Moonee is the kind of child that we all know if we're paying attention, a child with a full deck stacked against them yet a child who somehow manages to find celebration in life with every word and every movement and every new adventure. Living on the fringes of a magical kingdom that is desperately close yet so far away, Moonee and Halley and the rest of those who reside at "The Magic Castle" have been forgotten even though they are right in front of us. 

Despite the harshness of her surroundings, Moonee lives into each day as if it is to be a celebrated grand adventure. Almost unfathomably innocent yet filled with a fearless devotion to childlike mischief, Moonee and her ragtag playmates, including her new best friend Jancey (Valeria Cotto), explore the world around the "Magic Castle" in ways filled with awe-inspiring childlike wonder and fraught with potential tragedy at every turn. Halley, fiercely devoted to her child yet seemingly caught within the cycle of poverty from which there may be no escape, fights to protect her child from the harsh realities of her increasingly unstable and unpredictable world. 
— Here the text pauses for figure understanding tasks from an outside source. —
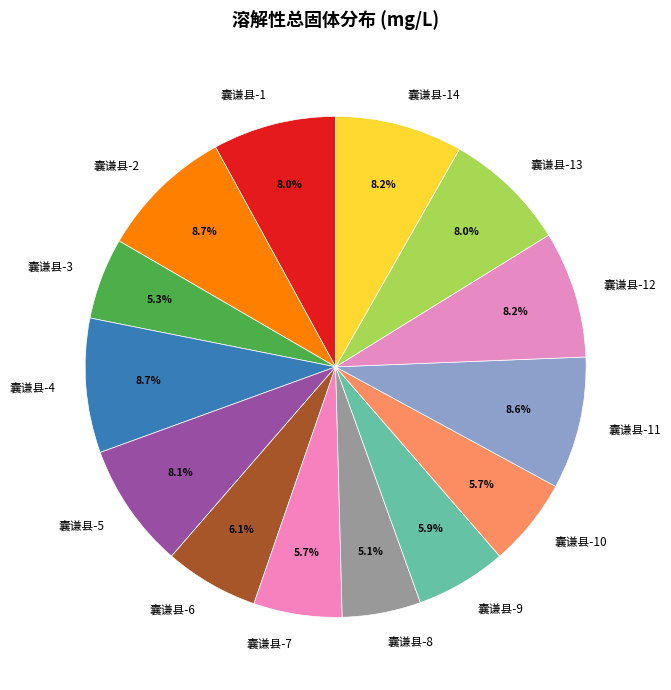

How much of the chart is everything except 囊谦县-7?

94.3%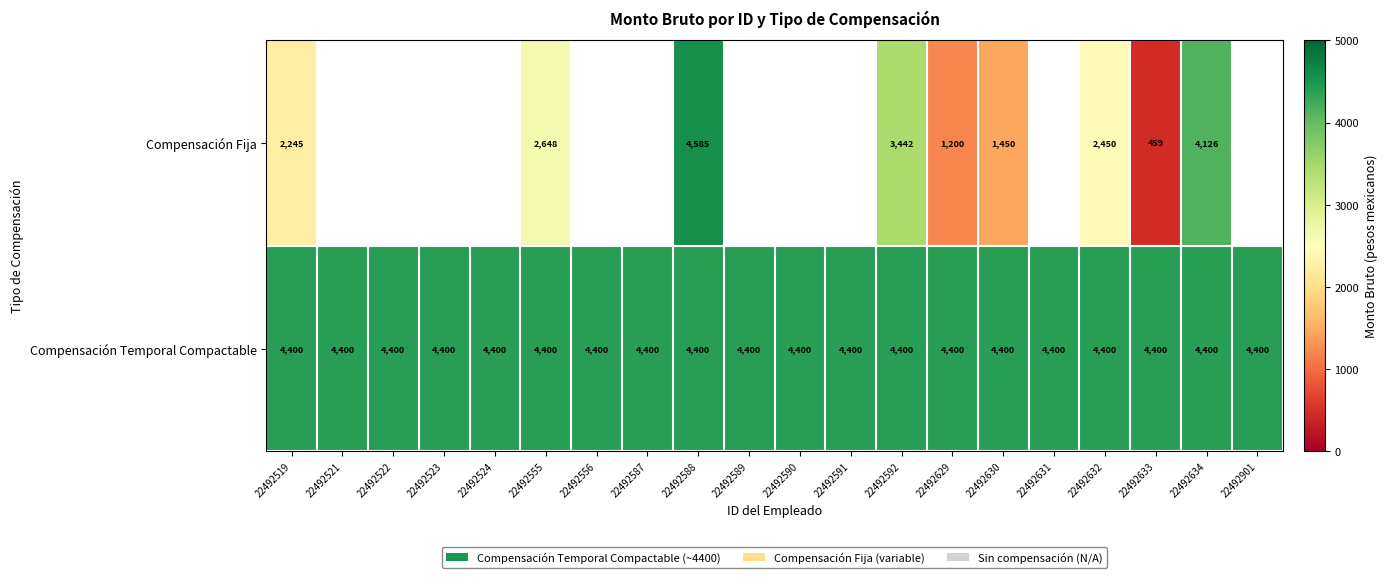

At how many categories does at least one series exceed 779?

20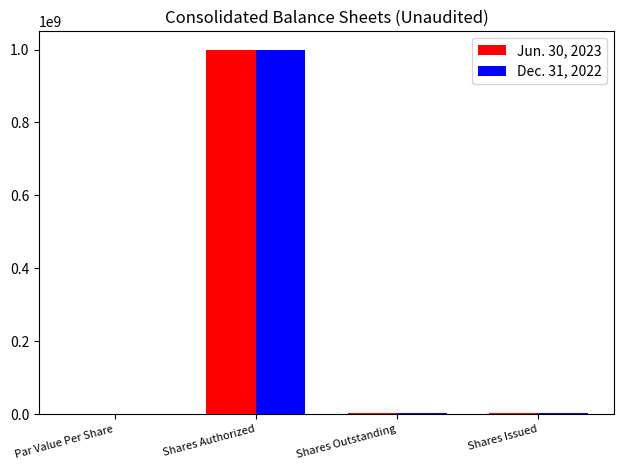

How many categories are shown in the chart?

4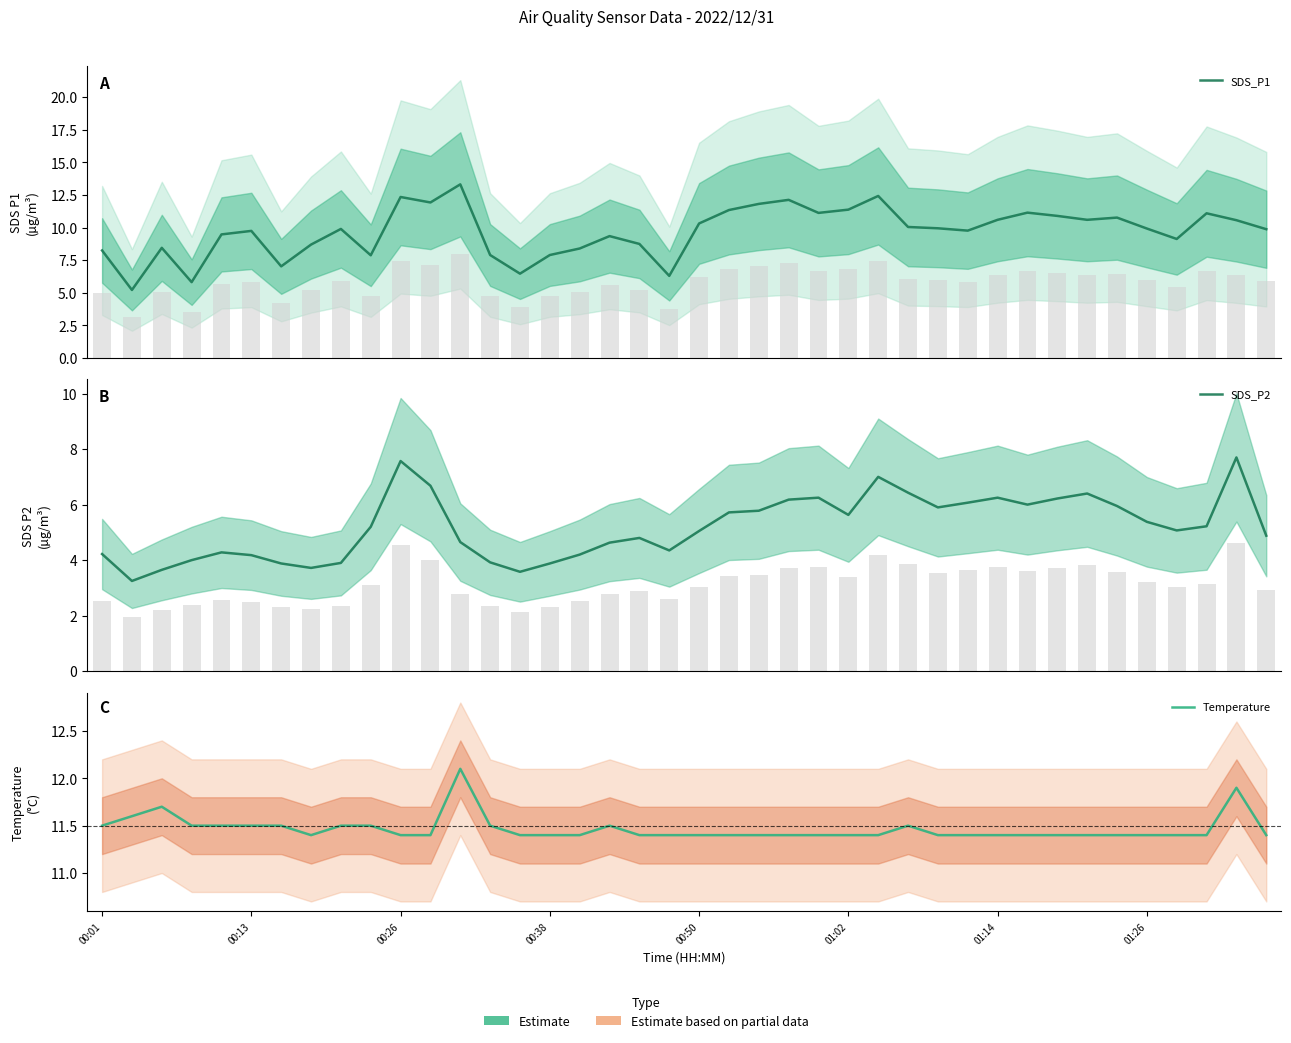

List the series in order of their overall mean, lowest first.

SDS_P2, SDS_P1, Temperature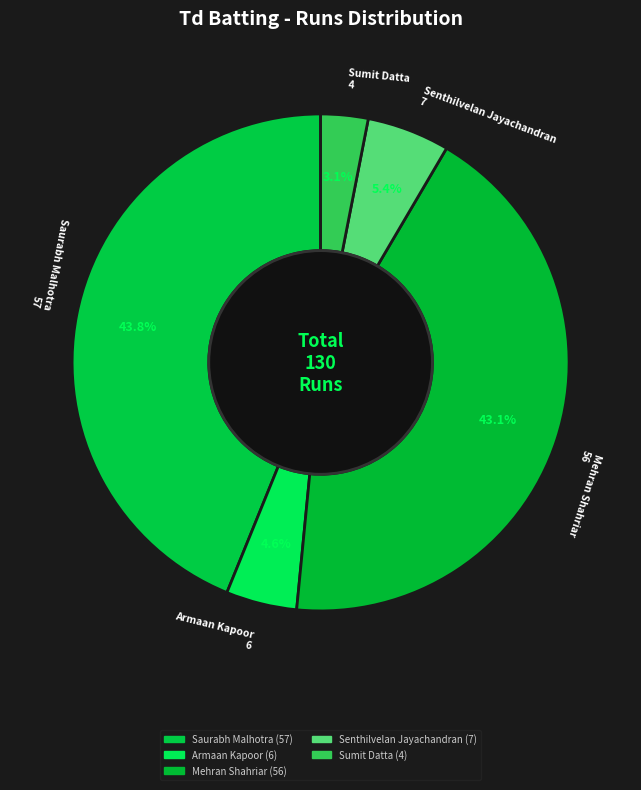

How many slices are in this pie chart?

5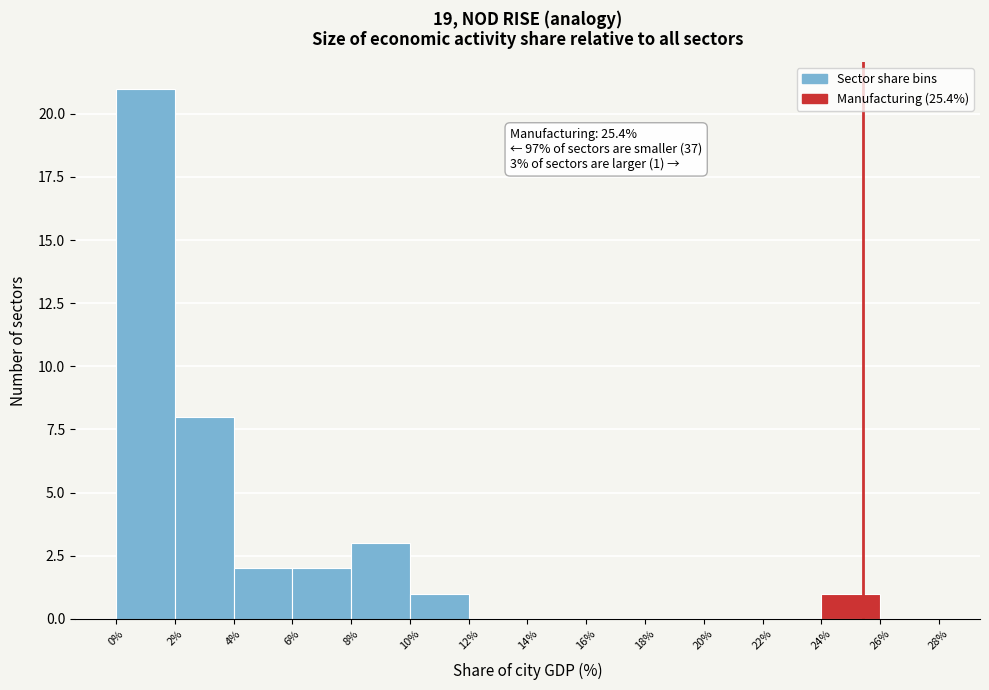

Over which range of the x-axis is the bar tallest?

0% to 2%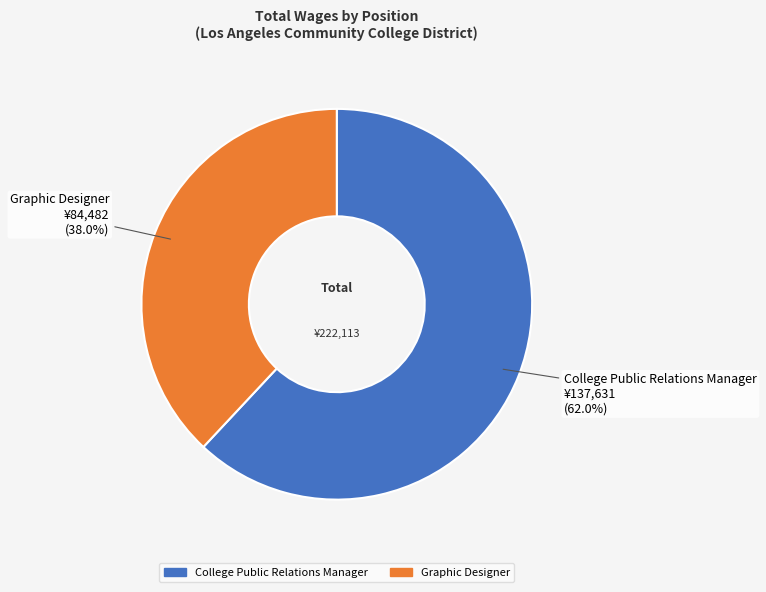

What percentage is the College Public Relations Manager slice, to the nearest percent?

62%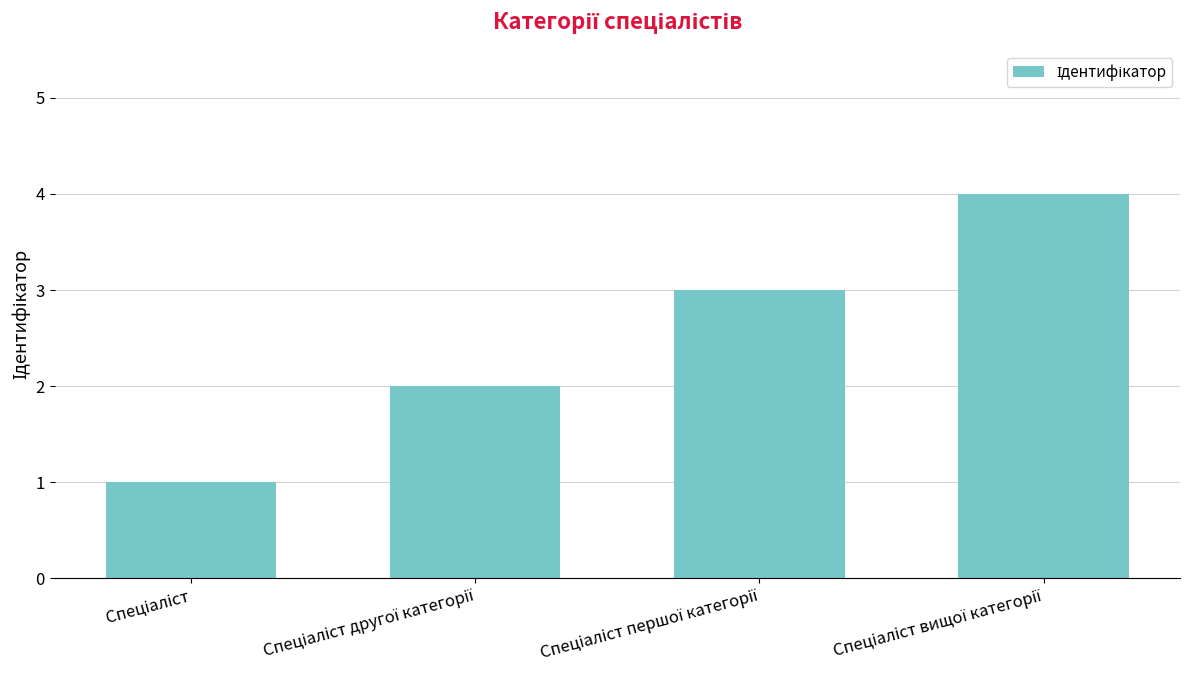

What is the difference between the maximum and minimum values?

3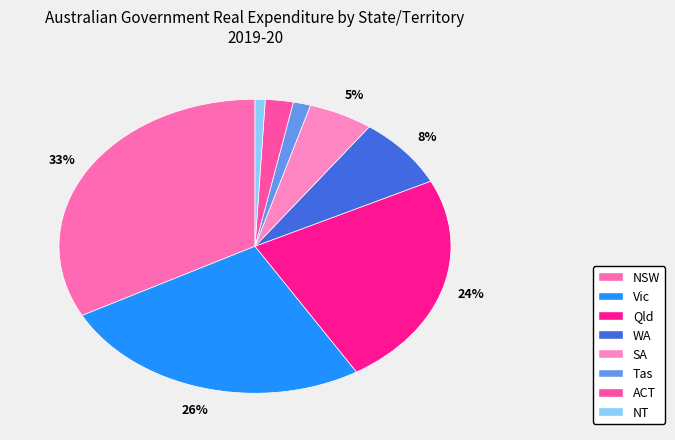

To the nearest percent, what is the difference between the NSW and WA slice percentages?

25%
Newcomer Brooklynn Kimberly Prince is nothing short of extraordinary here, serving up a breakout performance for the ages as six-year-old Moonie. Much as I was so taken by young Jacob Tremblay in Room, Prince never hits a false note here as she and her merry mayhem makers live in dire circumstances only minutes yet worlds away from Orlando's Disney World. It would have been easy for Baker to have bathed the story in a romanticized poverty,  but instead The Florida Project reminds us that childlike wonder and innocence doesn't have geographic limits or economic limits or circumstantial limits. Against the backdrop of seemingly every obstacle imaginable, The Florida Project gives us tribal spirits and surviving hearts, minds, and bodies that know no other way to live. From dancing in the rain to accidentally setting an abandoned crack house on fire, Moonee and Jancey and Dicky (Aiden Malik) and Scooty (Christopher Rivera) become kids you fall in love with precisely because, despite everything, they are kids. 

The Florida Project also manages to provide Willem Dafoe with what is easily his best role to date, a role that goes completely against everything we've come to expect from Dafoe yet a role that now feels like it's the role he was always born to play. It's almost unimaginable that Dafoe wouldn't be rewarded with an Academy Award nomination, and if there's any justice a win, for a performance that radiates the kind of honest, deep humanity that is seldom captured on the big screen with anything resembling authenticity. 

The Florida Project is damn near absolute perfection, a film that you won't forget featuring characters you won't ever want to forget. It's a funny and sweet film and, yes, an honest and occasionally tragic one. It'll make you laugh. It'll make you cry. It'll piss you off. It'll make you grateful to be alive. Baker's previous film, Tangerine, was a low-budget masterpiece of an endeavor that, at times, suffered from being known as the "iPhone film," when it was so much more. With The Florida Project, Baker shoots on 35mm film and there can be no confusion at all. Capturing the washed out yet vibrant vistas of landscapes and young ives brimming with possibilities yet left behind by a world either too busy to care or too lost in its own agendas, Baker has created one of contemporary cinema's most definitive films on childhood.